Top of TEXT SEGMENT

Weatherwhine in Vane

Real Time Weather

The rains came back this weekend—I wish they’d give us time to miss them— and by Sunday evening, the stormwater drains on our street couldn’t cope any more.  A few of them even sent up distress geysers, to the awed delight of the neighborhood kids.

At least six cars stalled in front of our house and my husband had a great time offering advice from our front porch about how to get through the rapids without sucking water up their tailpipes and, inevitably, the phone numbers of tow trucks.  Eventually, he waded barefoot across the street to consult with the neighbors, taking Janie with him without mentioning it to me.*

In my defense, I was too busy looking around for Brad Pitt, Craig Sheffer, and Robert Redford to notice they’d gone—I figured if a river was gonna run through it, there should be some compensation.

Sunny, who had been left behind once again because of blatant size discrimination, promptly ratted them out and left button noseprints all over the windows, while giving running reports on her father and sister—“They’re still there!”— and also on the impressive lake forming at the bottom of the slope behind our house—“Can we have a pet duck, now, Mommy?”**

By Monday, everything had drained enough for Sunny to go rain-puddling in the late afternoon with her sister without adults worrying about undertow or sewer mutants climbing out for a breath of air.  Dry feet, though, were another matter—at one point, Jane took off a rain boot and upended half a gallon of dubious-colored water onto our driveway.  Her sister, or I’m told, tap-danced in it—squish-danced seems more likely.***

Eventually, my husband hauled them in for decontamination^ and we all had barbecue—from our favorite smokehouse restaurant, since it had started raining again.

My husband, it should be noted, is my hero.

Bottom of TEXT SEGMENT
Top of INFORMATION GIVEN

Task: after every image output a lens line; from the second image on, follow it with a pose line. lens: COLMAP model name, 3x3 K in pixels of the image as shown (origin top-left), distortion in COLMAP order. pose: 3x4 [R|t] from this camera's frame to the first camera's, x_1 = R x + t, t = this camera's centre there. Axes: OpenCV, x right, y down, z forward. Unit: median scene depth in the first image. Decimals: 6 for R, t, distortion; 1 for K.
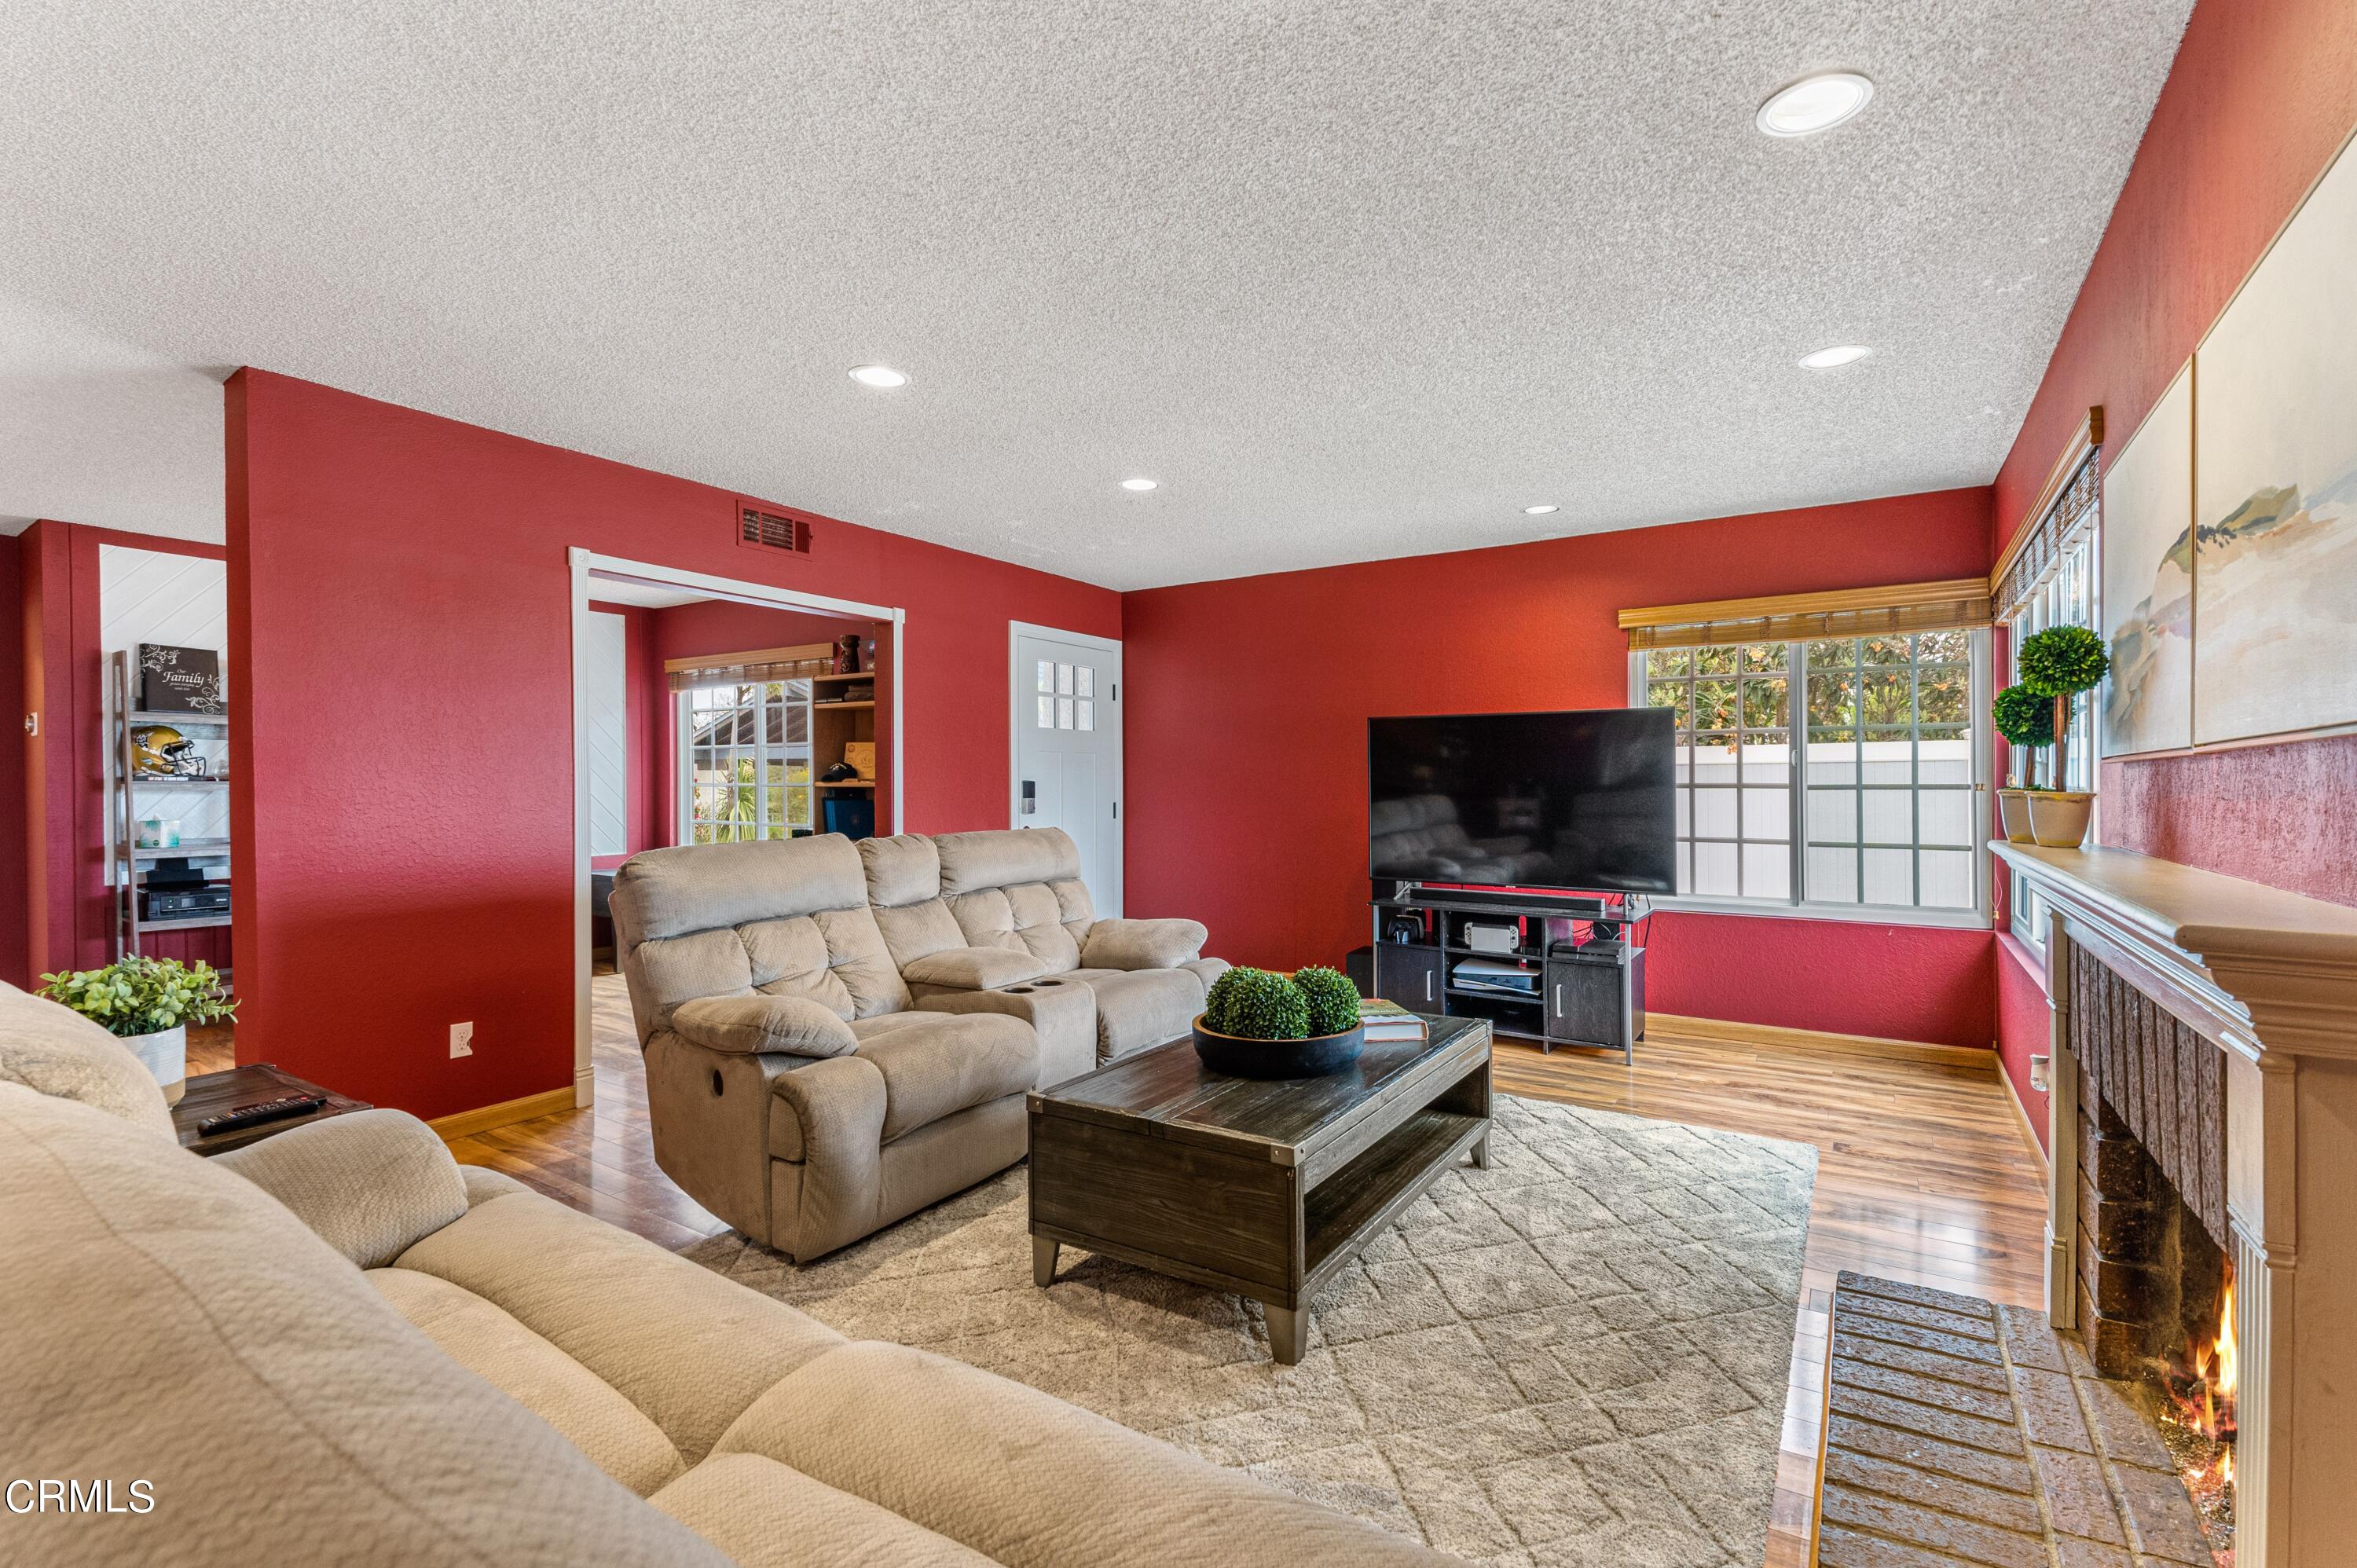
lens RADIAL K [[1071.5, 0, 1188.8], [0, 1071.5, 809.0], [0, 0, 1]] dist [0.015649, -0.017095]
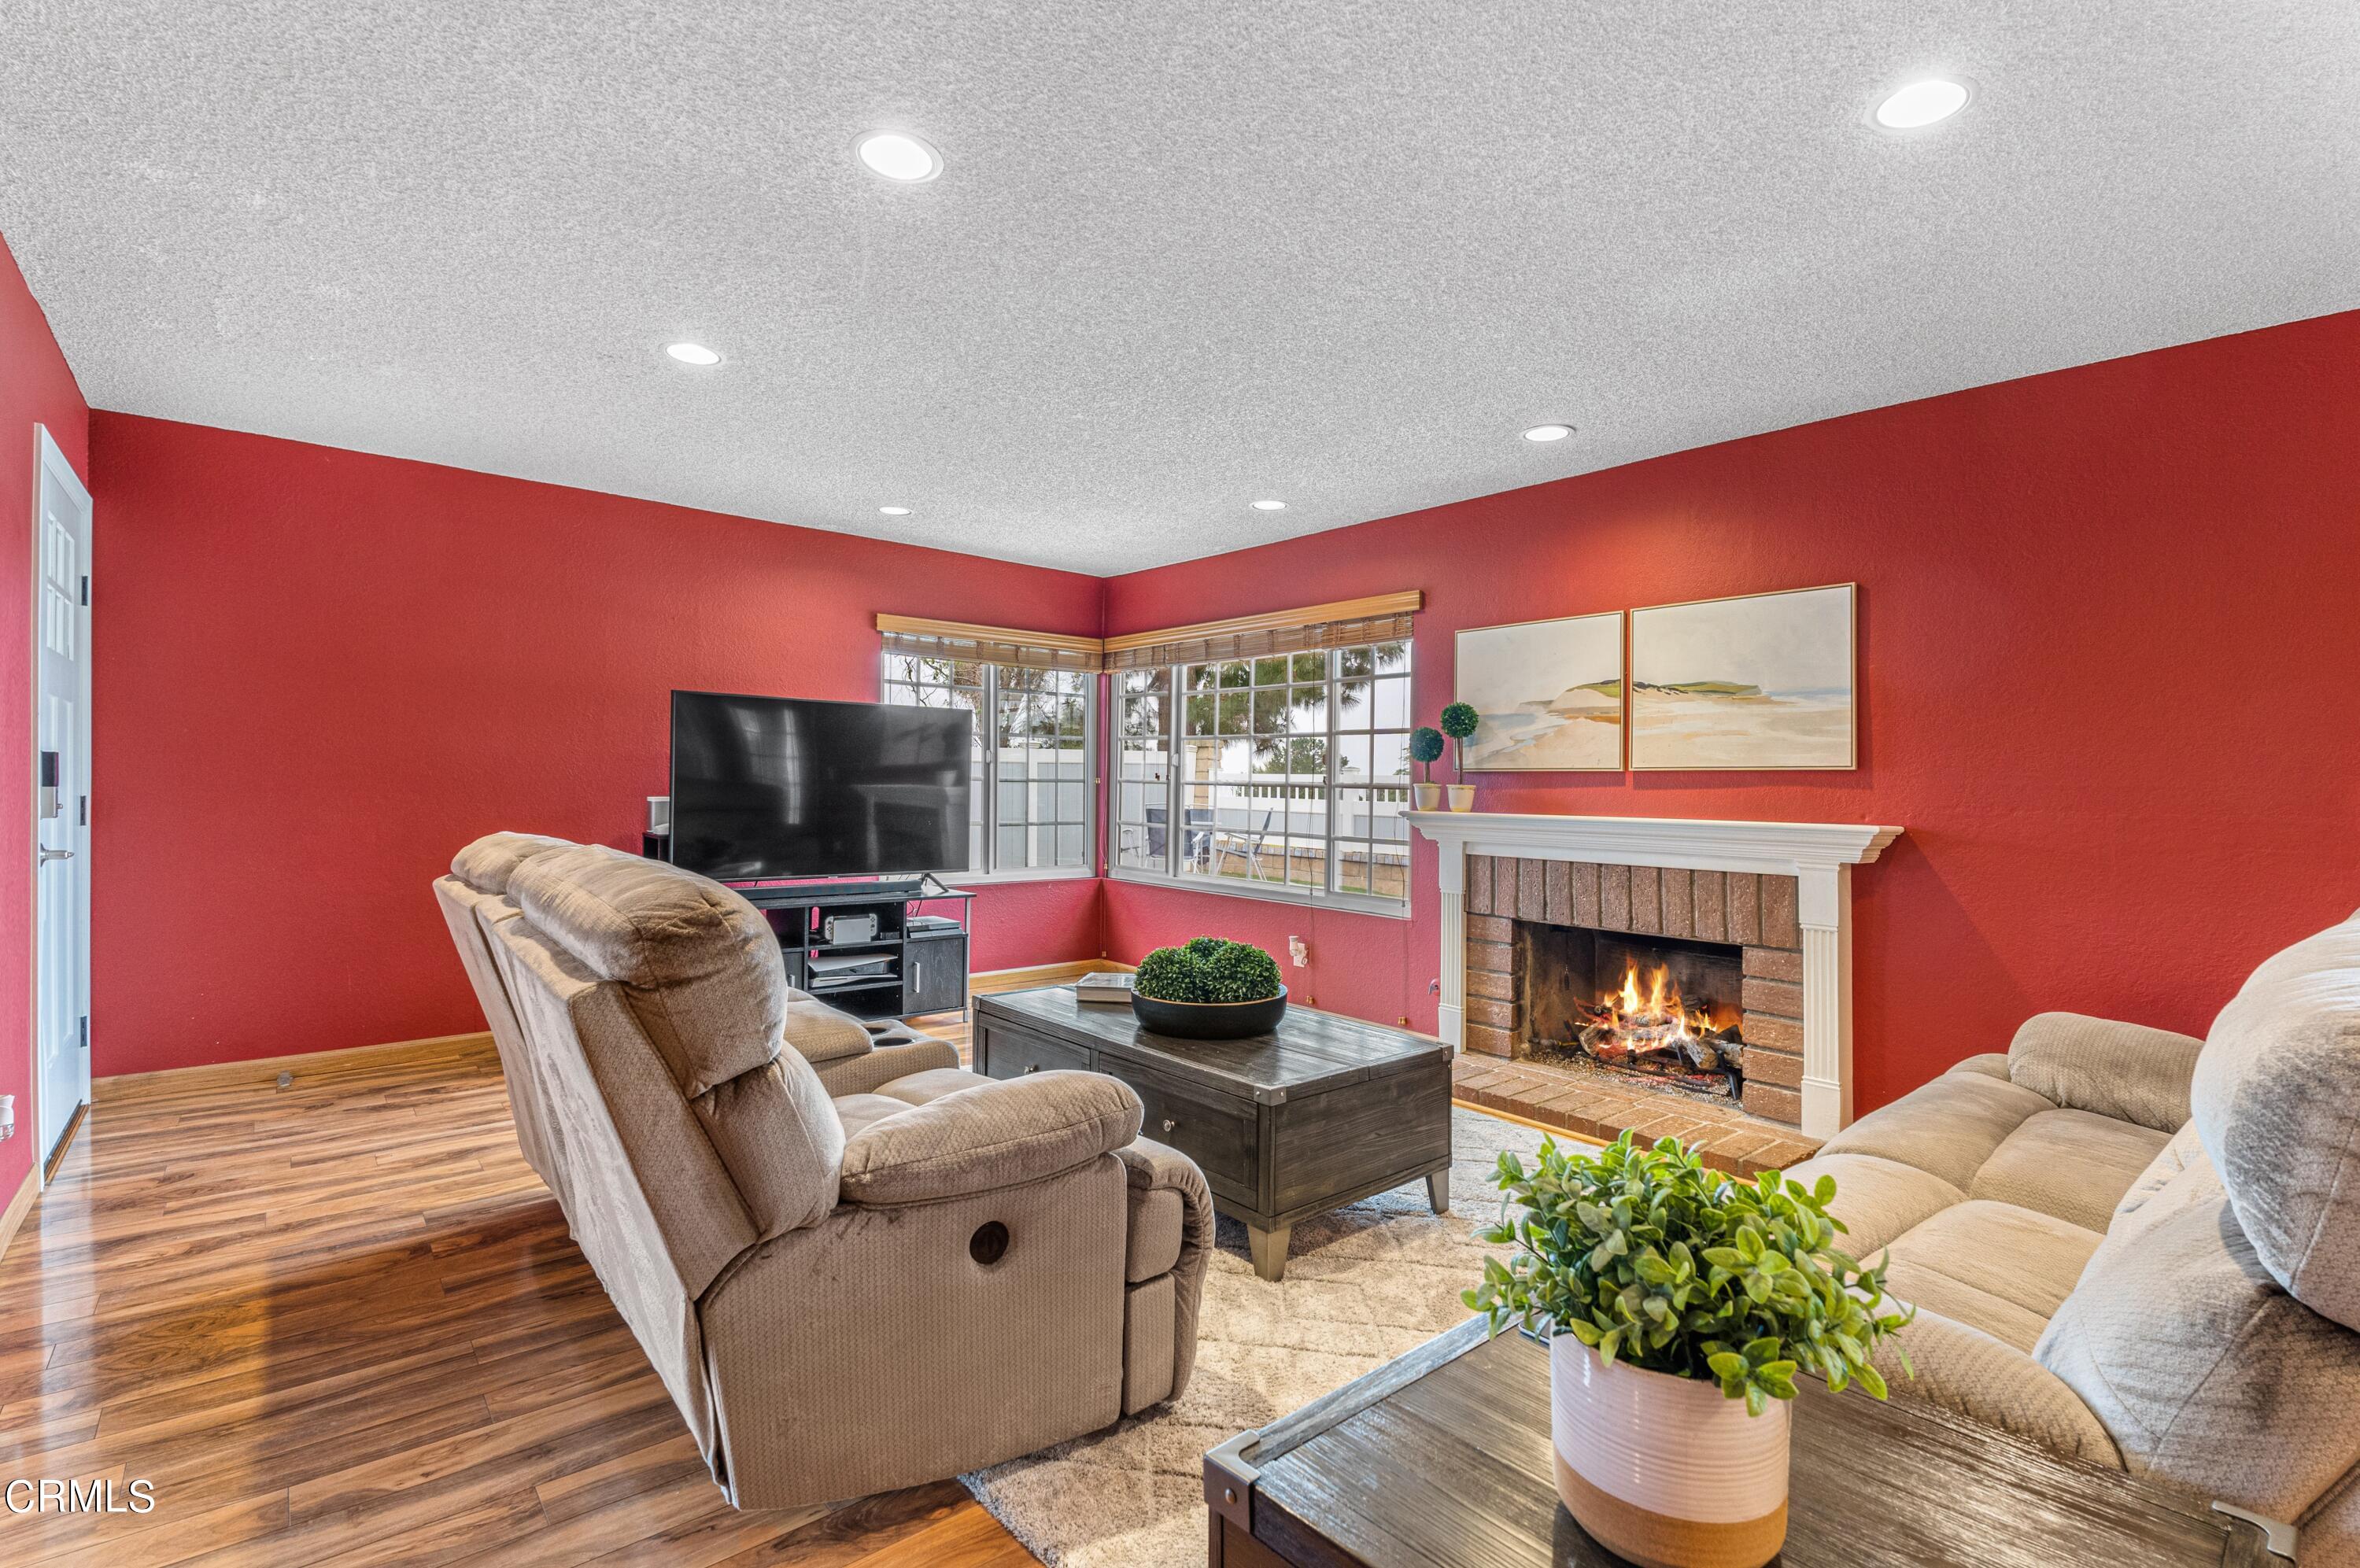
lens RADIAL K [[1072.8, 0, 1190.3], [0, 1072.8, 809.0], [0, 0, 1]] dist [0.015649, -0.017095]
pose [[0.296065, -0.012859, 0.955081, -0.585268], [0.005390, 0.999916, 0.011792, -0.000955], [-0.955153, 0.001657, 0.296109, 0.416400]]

Bottom of INFORMATION GIVEN
Top of INFORMATION GIVEN

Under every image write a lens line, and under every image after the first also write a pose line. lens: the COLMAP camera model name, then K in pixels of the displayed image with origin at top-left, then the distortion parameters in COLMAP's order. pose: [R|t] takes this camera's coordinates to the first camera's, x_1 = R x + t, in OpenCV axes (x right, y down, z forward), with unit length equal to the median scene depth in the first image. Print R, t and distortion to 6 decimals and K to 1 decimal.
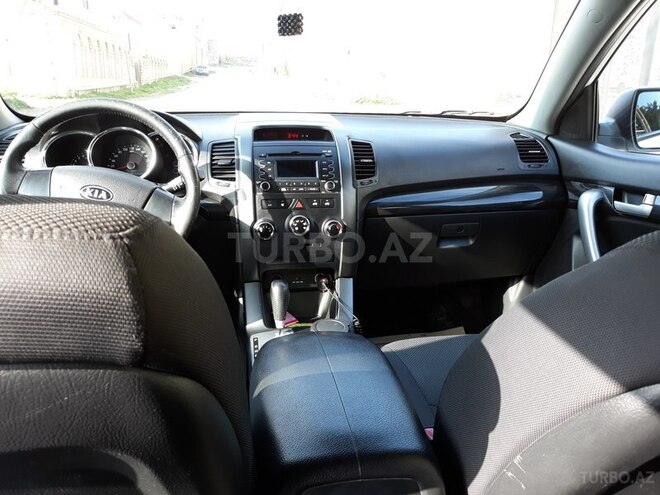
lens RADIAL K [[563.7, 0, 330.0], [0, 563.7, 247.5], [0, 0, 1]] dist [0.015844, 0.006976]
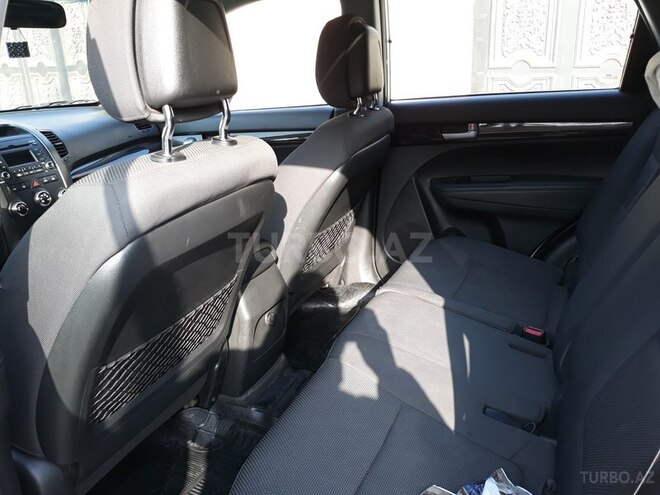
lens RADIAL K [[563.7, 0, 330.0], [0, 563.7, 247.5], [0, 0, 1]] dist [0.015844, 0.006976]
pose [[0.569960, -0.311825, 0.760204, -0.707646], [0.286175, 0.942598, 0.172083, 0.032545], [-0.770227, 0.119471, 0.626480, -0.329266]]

Bottom of INFORMATION GIVEN

EXERCISE REQUIREMENTS :: Condense the paragraph beginning "At least six cars stalled" from the rainy-weekend text above the rows into two sentences that keep its main facts.

TASK RESPONSE :: At least six cars stalled in front of the house, and from the front porch the husband advised drivers on getting through without sucking water up their tailpipes, and eventually gave out tow-truck numbers. He later waded barefoot across the street to talk with the neighbors and took Janie along without saying so.